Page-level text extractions
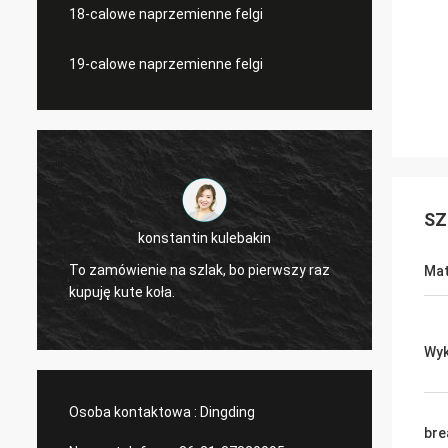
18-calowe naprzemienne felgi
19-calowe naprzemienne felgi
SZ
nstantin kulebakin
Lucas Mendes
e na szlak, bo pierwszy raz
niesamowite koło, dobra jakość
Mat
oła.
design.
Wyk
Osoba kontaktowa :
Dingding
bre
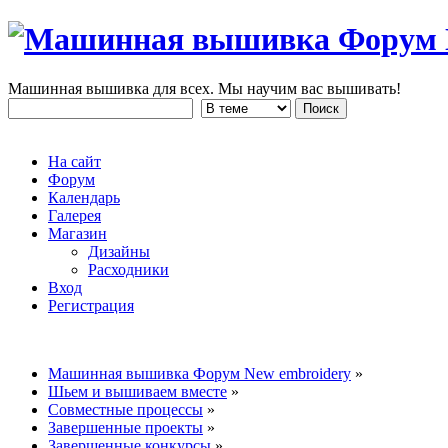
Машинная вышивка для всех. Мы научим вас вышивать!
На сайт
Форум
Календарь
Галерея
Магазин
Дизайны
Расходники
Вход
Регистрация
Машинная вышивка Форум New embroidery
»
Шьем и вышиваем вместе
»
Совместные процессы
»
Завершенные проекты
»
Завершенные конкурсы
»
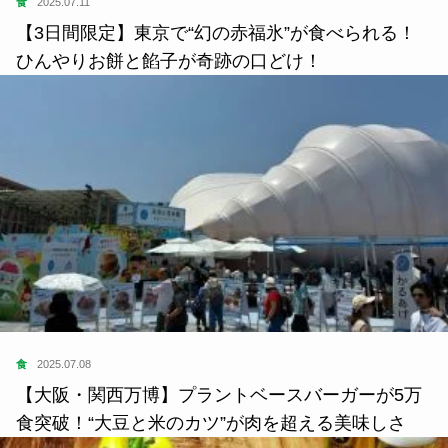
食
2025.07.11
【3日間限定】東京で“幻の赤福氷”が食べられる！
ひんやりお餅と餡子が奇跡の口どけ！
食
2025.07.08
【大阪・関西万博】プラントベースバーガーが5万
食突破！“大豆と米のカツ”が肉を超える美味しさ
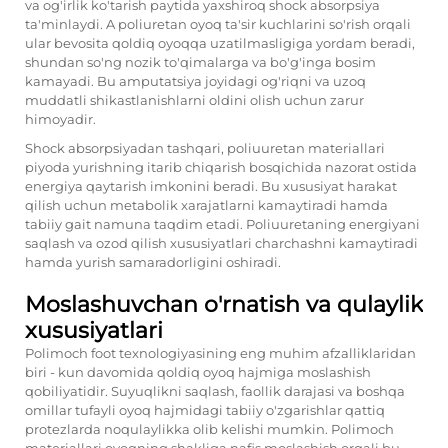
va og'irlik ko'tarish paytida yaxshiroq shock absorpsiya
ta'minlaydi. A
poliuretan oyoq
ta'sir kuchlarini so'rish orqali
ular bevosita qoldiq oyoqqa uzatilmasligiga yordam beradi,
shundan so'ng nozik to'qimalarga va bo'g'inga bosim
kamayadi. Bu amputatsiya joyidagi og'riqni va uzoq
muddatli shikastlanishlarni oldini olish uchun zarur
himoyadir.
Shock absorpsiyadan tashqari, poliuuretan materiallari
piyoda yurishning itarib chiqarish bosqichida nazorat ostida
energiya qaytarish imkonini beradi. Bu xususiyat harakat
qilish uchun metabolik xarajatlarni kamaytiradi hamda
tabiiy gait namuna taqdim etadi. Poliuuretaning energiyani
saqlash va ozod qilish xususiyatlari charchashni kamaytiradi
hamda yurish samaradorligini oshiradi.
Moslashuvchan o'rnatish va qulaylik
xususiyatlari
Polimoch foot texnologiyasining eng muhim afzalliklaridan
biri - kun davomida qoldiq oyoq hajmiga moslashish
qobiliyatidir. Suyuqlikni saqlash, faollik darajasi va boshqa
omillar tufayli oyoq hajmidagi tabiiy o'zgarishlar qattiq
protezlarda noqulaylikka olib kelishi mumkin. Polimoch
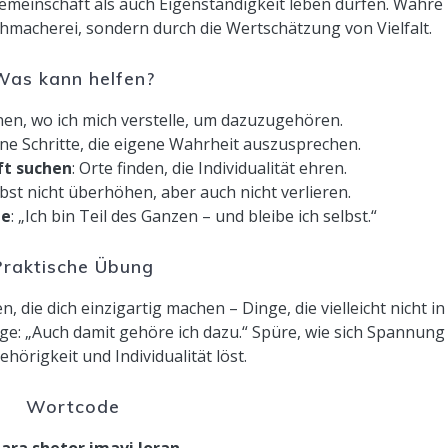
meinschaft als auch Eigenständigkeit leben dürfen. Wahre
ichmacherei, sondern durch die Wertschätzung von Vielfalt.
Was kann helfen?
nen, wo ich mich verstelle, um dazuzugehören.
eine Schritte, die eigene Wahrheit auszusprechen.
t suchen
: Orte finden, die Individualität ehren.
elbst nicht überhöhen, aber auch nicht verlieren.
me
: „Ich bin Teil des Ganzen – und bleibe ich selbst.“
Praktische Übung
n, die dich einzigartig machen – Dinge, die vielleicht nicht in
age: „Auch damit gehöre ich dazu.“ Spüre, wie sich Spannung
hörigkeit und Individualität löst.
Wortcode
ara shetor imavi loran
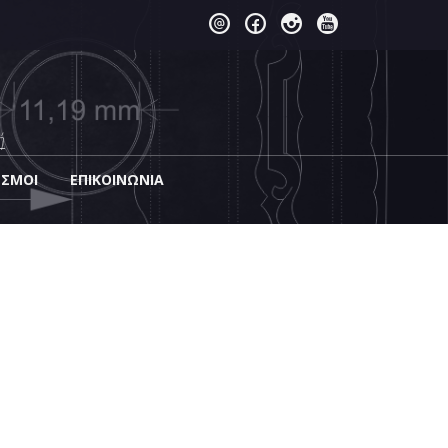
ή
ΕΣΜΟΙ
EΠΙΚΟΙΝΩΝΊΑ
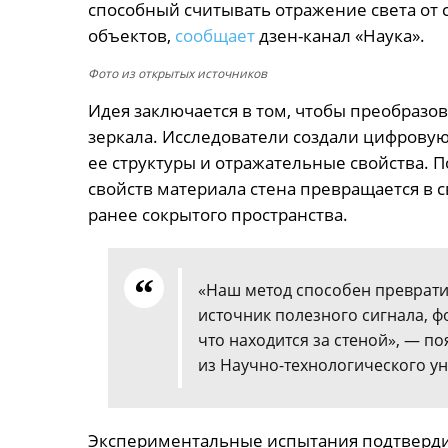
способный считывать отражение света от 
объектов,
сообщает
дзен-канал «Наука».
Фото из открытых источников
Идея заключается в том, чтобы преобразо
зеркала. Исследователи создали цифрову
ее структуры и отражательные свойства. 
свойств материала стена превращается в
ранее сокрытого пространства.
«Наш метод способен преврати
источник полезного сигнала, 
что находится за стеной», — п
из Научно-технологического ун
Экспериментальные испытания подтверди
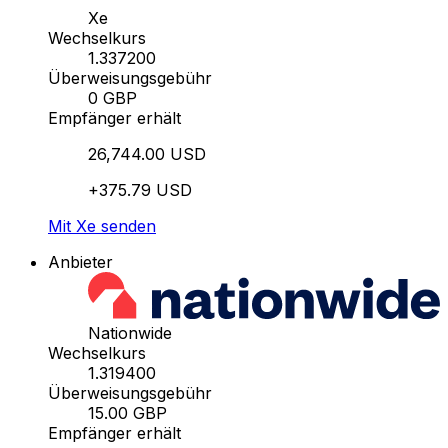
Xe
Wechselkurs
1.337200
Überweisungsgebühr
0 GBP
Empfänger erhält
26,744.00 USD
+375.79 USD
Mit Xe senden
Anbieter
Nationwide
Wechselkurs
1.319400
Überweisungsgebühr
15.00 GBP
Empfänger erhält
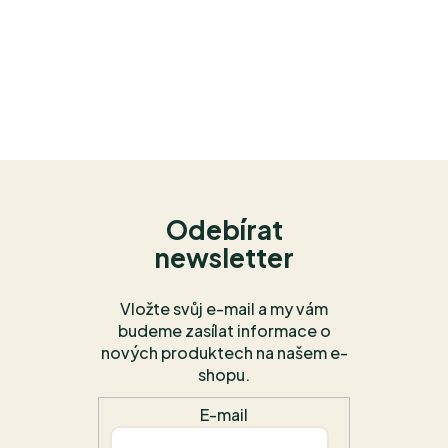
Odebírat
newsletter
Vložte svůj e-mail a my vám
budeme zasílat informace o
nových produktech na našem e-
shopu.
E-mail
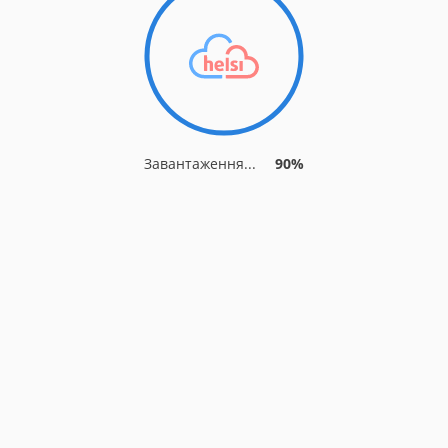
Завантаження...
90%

ACTION ITEM: Print the data above exactly, minus pictures.

RESPONSE:
18-calowe naprzemienne felgi
19-calowe naprzemienne felgi
SZ
nstantin kulebakin
Lucas Mendes
e na szlak, bo pierwszy raz
niesamowite koło, dobra jakość
Mat
oła.
design.
Wyk
Osoba kontaktowa :
Dingding
bre
Машинная вышивка для всех. Мы научим вас вышивать!
На сайт
Форум
Календарь
Галерея
Магазин
Дизайны
Расходники
Вход
Регистрация
Машинная вышивка Форум New embroidery
»
Шьем и вышиваем вместе
»
Совместные процессы
»
Завершенные проекты
»
Завершенные конкурсы
»
食
2025.07.11
【3日間限定】東京で“幻の赤福氷”が食べられる！
ひんやりお餅と餡子が奇跡の口どけ！
食
2025.07.08
【大阪・関西万博】プラントベースバーガーが5万
食突破！“大豆と米のカツ”が肉を超える美味しさ
va og'irlik ko'tarish paytida yaxshiroq shock absorpsiya
ta'minlaydi. A
poliuretan oyoq
ta'sir kuchlarini so'rish orqali
ular bevosita qoldiq oyoqqa uzatilmasligiga yordam beradi,
shundan so'ng nozik to'qimalarga va bo'g'inga bosim
kamayadi. Bu amputatsiya joyidagi og'riqni va uzoq
muddatli shikastlanishlarni oldini olish uchun zarur
himoyadir.
Shock absorpsiyadan tashqari, poliuuretan materiallari
piyoda yurishning itarib chiqarish bosqichida nazorat ostida
energiya qaytarish imkonini beradi. Bu xususiyat harakat
qilish uchun metabolik xarajatlarni kamaytiradi hamda
tabiiy gait namuna taqdim etadi. Poliuuretaning energiyani
saqlash va ozod qilish xususiyatlari charchashni kamaytiradi
hamda yurish samaradorligini oshiradi.
Moslashuvchan o'rnatish va qulaylik
xususiyatlari
Polimoch foot texnologiyasining eng muhim afzalliklaridan
biri - kun davomida qoldiq oyoq hajmiga moslashish
qobiliyatidir. Suyuqlikni saqlash, faollik darajasi va boshqa
omillar tufayli oyoq hajmidagi tabiiy o'zgarishlar qattiq
protezlarda noqulaylikka olib kelishi mumkin. Polimoch
meinschaft als auch Eigenständigkeit leben dürfen. Wahre
ichmacherei, sondern durch die Wertschätzung von Vielfalt.
Was kann helfen?
nen, wo ich mich verstelle, um dazuzugehören.
eine Schritte, die eigene Wahrheit auszusprechen.
t suchen
: Orte finden, die Individualität ehren.
elbst nicht überhöhen, aber auch nicht verlieren.
me
: „Ich bin Teil des Ganzen – und bleibe ich selbst.“
Praktische Übung
n, die dich einzigartig machen – Dinge, die vielleicht nicht in
age: „Auch damit gehöre ich dazu.“ Spüre, wie sich Spannung
hörigkeit und Individualität löst.
Wortcode
ara shetor imavi loran
ή
ΕΣΜΟΙ
EΠΙΚΟΙΝΩΝΊΑ
способный считывать отражение света от 
объектов,
сообщает
дзен-канал «Наука».
Фото из открытых источников
Идея заключается в том, чтобы преобразо
зеркала. Исследователи создали цифрову
ее структуры и отражательные свойства. 
свойств материала стена превращается в
ранее сокрытого пространства.
«Наш метод способен преврати
источник полезного сигнала, 
что находится за стеной», — п
из Научно-технологического ун
Экспериментальные испытания подтверди
Xe
Wechselkurs
1.337200
Überweisungsgebühr
0 GBP
Empfänger erhält
26,744.00 USD
+375.79 USD
Mit Xe senden
Anbieter
Nationwide
Wechselkurs
1.319400
Überweisungsgebühr
15.00 GBP
Empfänger erhält
Odebírat
newsletter
Vložte svůj e-mail a my vám
budeme zasílat informace o
nových produktech na našem e-
shopu.
E-mail
Завантаження...
90%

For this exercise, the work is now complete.